Just a year ago, Malkiel reiterated his disdain of smart beta to the Wall Street Journal, saying they are riskier than index funds and just a new way for managers to justify fees. In a 2016 update of his book, “A Random Walk Down Wall Street,” he devotes a chapter to arguing why smart beta isn’t good for individual investors.

The pivot did not go unnoticed on social media.

 

A Wealthfront spokesperson said the company had been skeptical of existing smart beta solutions because they added tax inefficiency into the investment strategies, and that more often than not the expense ratios attached to smart beta would negate any end benefit to the client. By pairing smart beta with stock-level tax loss harvesting and not charging any additional fees, Wealthfront says Advanced Indexing avoids both of these problems.

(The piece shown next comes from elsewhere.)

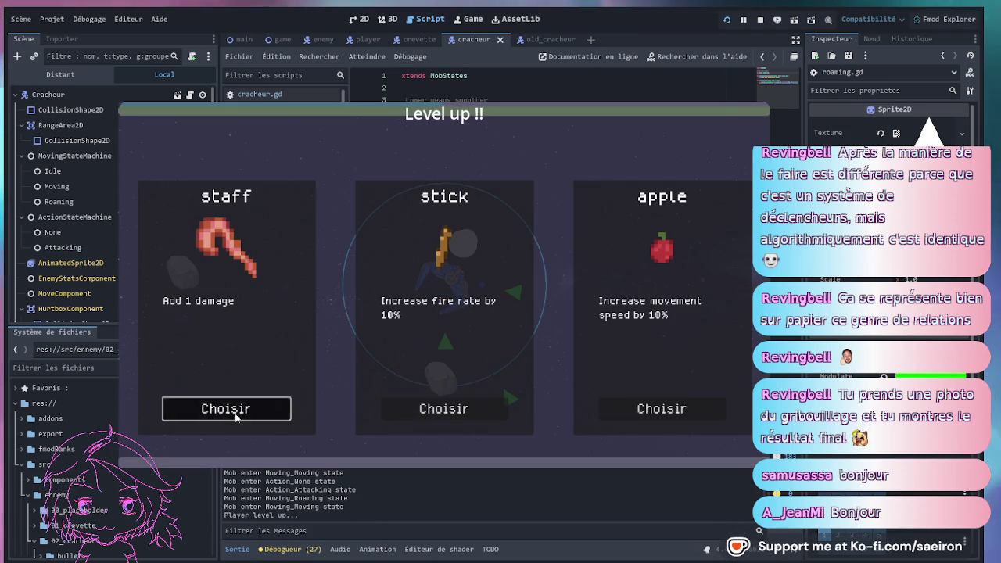
Take the staff upgrade once more, stop the game, and return to roaming.gd.
click(233, 413)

Adam Nash also gave his take on Twitter.

With Advance Indexing, Direct Indexing and tax-loss harvesting, Wealthfront says it has three investment features that can’t be found combined anywhere else. The company now has a trademarked named for the suite of features: PassivePlus. On the blog, Wealthfront says a person investing $100,000 today — assuming a risk score of seven, quarterly deposits of $10,000 and a 5.3 percent market returns — can expect PassivePlus to generate an extra $1.55 million for their portfolios.

 

While Wealthfront offers tax-loss harvesting to all accounts, Direct Indexing is only available to clients with at least $100,000 invested, and Advance Indexing only to accounts with at least $500,000. The company did not answer why it doesn’t offer these features to smaller accounts.

Wealthfront now manages $6.7 billion in assets and says it added about $2 billion in the first five months of 2017.